Selected excerpt >>
Merging Two Git Repositories Into One Repository Without Losing File History

A while ago my team had code for our project spread out in two different Git repositories.  Over time we realized that there was no good reason for this arrangement and was just a general hassle and source of friction, so we decided to combine our two repositories into one repository containing both halves of the code base, with each of the old repositories in its own subdirectory.  However, we wanted to preserve all of the change history from each repo and have it available in the new repository.

The good news is that Git makes this sort of thing very easy to do.  Since a repository in Git is just a directed acyclic graph, it’s trivial to glue two graphs together and make one big graph.  The bad news is that there are a few different ways to do it and some of them end up with a less desirable result (at least for our purposes) than others.  For instance, do a web search on this subject and you’ll get a lot of information about git submodules or subtree merges, both of which are kind of complex and are designed for the situation where you’re trying to bring in source code from an external project or library and you want to bring in more changes from that project in the future, or ship your changes back to them.  One side effect of this is that when you import the source code using a subtree merge all of the files show up as newly added files.  You can see the history of commits for those files in aggregate (i.e. you can view the commits in the DAG) but if you try to view the history for a specific file in your sub-project all you’ll get is one commit for that file – the subtree merge.

This is generally not a problem for the “import an external library” scenario but I was trying to do something different.  I wanted to glue to repositories together and have them look as though they had always been one repository all along.  I didn’t need the ability to extract changes and ship them back anywhere because my old repositories would be retired.  Fortunately, after much research and trial-and-error it turned out that it’s actually very easy to do what I was trying to do and it requires just a couple of straightforward git commands.

The basic idea is that we follow these steps:

  1. Create a new empty repository New.
  2. Make an initial commit because we need one before we do a merge.
  3. Add a remote to old repository OldA.
  4. Merge OldA/master to New/master.
  5. Make a subdirectory OldA.
  6. Move all files into subdirectory OldA.
  7. Commit all of the file moves.
  8. Repeat 3-6 for OldB.

A Powershell script for these steps might look like this:

# Assume the current directory is where we want the new repository to be created
# Create the new repository
git init

# Before we do a merge, we have to have an initial commit, so we’ll make a dummy commit
dir > deleteme.txt
git add .
git commit -m “Initial dummy commit”

# Add a remote for and fetch the old repo
git remote add -f old_a <OldA repo URL>

# Merge the files from old_a/master into new/master
git merge old_a/master

# Clean up our dummy file because we don’t need it any more
git rm .\deleteme.txt
git commit -m “Clean up initial file”

# Move the old_a repo files and folders into a subdirectory so they don’t collide with the other repo coming later
mkdir old_a
dir –exclude old_a | %{git mv $_.Name old_a}

# Commit the move
git commit -m “Move old_a files into subdir”

# Do the same thing for old_b
git remote add -f old_b <OldB repo URL>
git merge old_b/master
mkdir old_b
dir –exclude old_a,old_b | %{git mv $_.Name old_b}
git commit -m “Move old_b files into subdir”

What you will do >> Carry on the piece about merging two Git repositories from the point where it stops. The data after this text comes from a separate source.

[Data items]

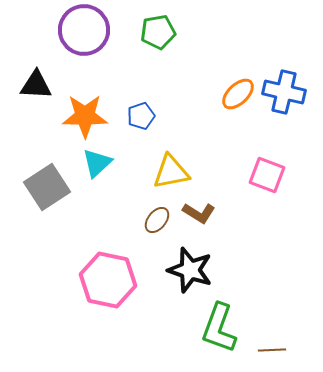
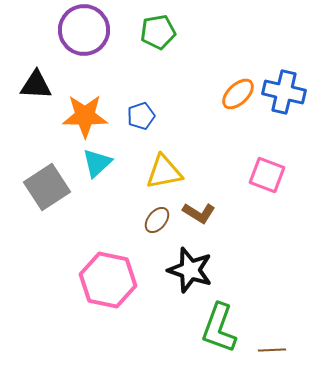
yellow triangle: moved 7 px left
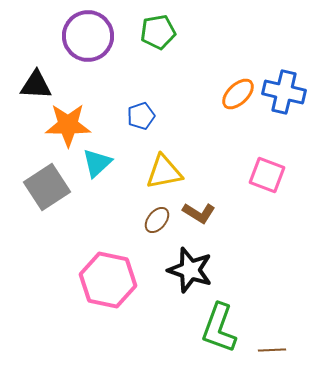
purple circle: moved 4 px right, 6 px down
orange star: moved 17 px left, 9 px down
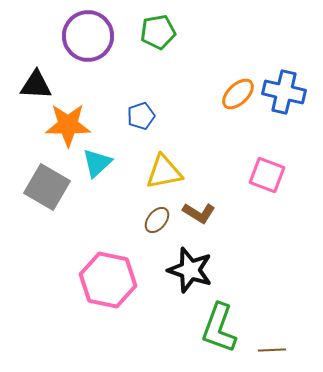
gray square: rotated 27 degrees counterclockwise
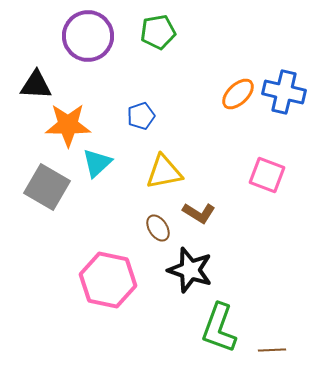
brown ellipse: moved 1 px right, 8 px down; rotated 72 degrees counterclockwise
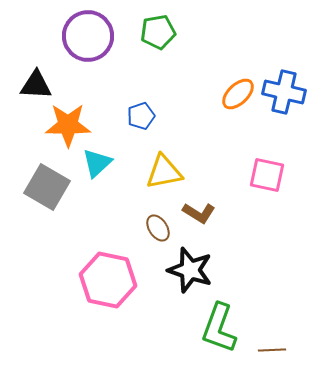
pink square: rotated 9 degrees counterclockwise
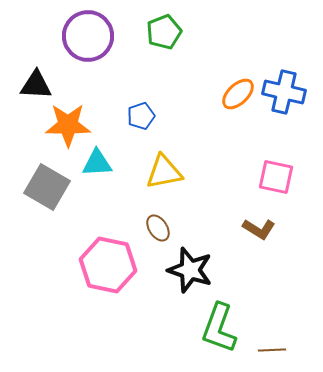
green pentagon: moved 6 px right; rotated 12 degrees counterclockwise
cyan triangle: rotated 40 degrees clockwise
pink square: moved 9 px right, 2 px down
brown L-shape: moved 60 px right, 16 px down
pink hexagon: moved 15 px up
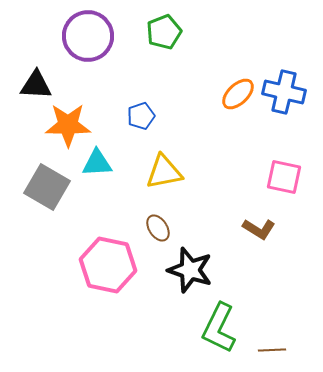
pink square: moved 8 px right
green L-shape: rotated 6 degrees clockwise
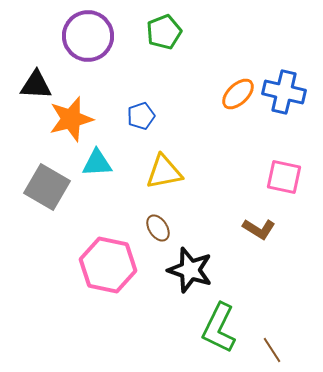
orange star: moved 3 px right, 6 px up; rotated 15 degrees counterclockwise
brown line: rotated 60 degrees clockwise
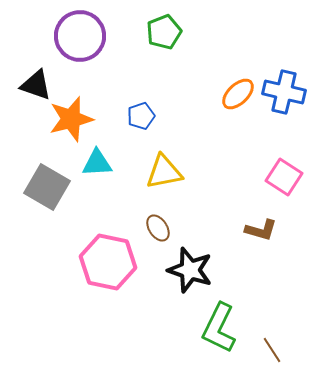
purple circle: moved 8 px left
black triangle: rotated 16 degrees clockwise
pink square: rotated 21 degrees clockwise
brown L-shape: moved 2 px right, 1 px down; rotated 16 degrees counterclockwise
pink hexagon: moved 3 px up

--

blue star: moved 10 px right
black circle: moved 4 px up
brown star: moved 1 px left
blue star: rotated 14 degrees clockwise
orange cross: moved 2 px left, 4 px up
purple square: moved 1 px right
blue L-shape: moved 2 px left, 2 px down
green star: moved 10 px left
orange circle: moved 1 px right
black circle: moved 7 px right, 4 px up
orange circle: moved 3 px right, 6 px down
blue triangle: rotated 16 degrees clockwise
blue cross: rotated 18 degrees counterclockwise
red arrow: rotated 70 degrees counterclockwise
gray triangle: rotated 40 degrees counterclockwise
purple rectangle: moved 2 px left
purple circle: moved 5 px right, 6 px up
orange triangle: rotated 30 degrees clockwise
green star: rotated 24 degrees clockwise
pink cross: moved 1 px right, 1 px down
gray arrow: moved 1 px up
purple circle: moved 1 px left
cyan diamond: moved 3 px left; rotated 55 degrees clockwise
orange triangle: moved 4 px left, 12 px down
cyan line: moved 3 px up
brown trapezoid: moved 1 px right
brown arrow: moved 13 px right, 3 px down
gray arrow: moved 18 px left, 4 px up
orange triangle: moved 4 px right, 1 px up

Result of the exercise >>
Very simple.  Now we have all the files from OldA and OldB in repository New, sitting in separate subdirectories, and we have both the commit history and the individual file history for all files.  (Since we did a rename, you have to do “git log –follow <file>” to see that history, but that’s true for any file rename operation, not just for our repo-merge.)

Obviously you could instead merge old_b into old_a (which becomes the new combined repo) if you’d rather do that – modify the script to suit.

If we have in-progress feature branches in the old repositories that also need to come over to the new repository, that’s also quite easy:

# Bring over a feature branch from one of the old repos
git checkout -b feature-in-progress
git merge -s recursive -Xsubtree=old_a old_a/feature-in-progress

This is the only non-obvious part of the whole operation.  We’re doing a normal recursive merge here (the “-s recursive” part isn’t strictly necessary because that’s the default) but we’re passing an argument to the recursive merge that tells Git that we’ve renamed the target and that helps Git line them up correctly.  This is not the same thing as the thing called a “subtree merge“.

So, if you’re simply trying to merge two repositories together into one repository and make it look like it was that way all along, don’t mess with submodules or subtree merges.  Just do a few regular, normal merges and you’ll have what you want.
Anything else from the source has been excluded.